---------- Input records ----------

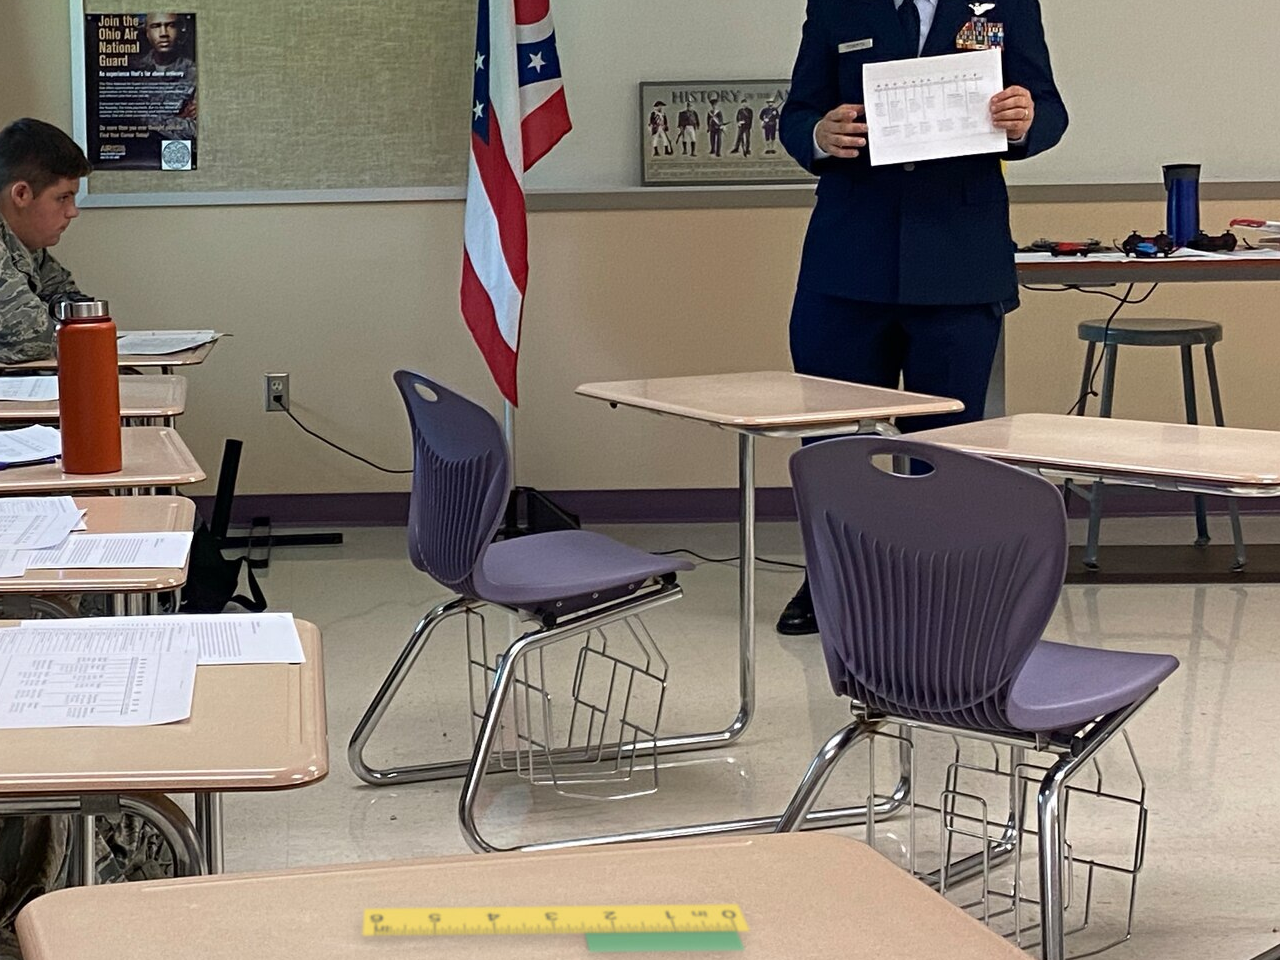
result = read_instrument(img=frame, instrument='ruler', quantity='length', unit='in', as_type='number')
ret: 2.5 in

----------
---------- Input records ----------

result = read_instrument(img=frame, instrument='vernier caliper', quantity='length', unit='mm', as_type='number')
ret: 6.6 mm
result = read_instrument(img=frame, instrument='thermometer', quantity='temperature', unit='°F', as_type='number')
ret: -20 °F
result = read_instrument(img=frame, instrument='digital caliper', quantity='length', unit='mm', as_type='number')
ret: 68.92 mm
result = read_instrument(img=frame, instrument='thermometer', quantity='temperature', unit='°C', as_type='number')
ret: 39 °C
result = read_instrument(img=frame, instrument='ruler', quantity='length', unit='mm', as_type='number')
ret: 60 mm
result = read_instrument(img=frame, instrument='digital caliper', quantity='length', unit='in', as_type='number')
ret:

----------

> _What to produce_
Please count how many lines in the rows above contain the string "caliper", matching case exactly, and give only the number.

> _Output below_
3